> _Exercise aim_
From the first line to the last, set down the material exactly and drop every picture.

○ ○ ○ ○ ○

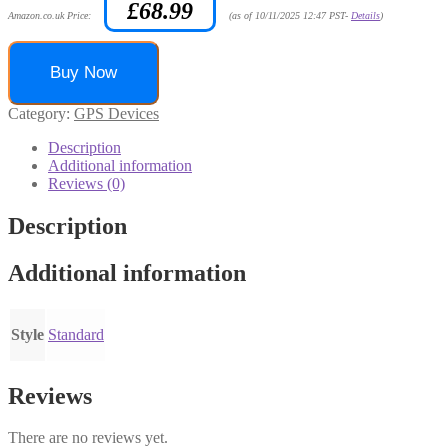
£
68.99
Amazon.co.uk Price:
(as of 10/11/2025 12:47 PST-
Details
)
Buy Now
Category:
GPS Devices
Description
Additional information
Reviews (0)
Description
Additional information
Style
Standard
Reviews
There are no reviews yet.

○ ○ ○ ○ ○

> _Output for this exercise_
£
68.99
Amazon.co.uk Price:
(as of 10/11/2025 12:47 PST-
Details
)
Buy Now
Category:
GPS Devices
Description
Additional information
Reviews (0)
Description
Additional information
Style
Standard
Reviews
There are no reviews yet.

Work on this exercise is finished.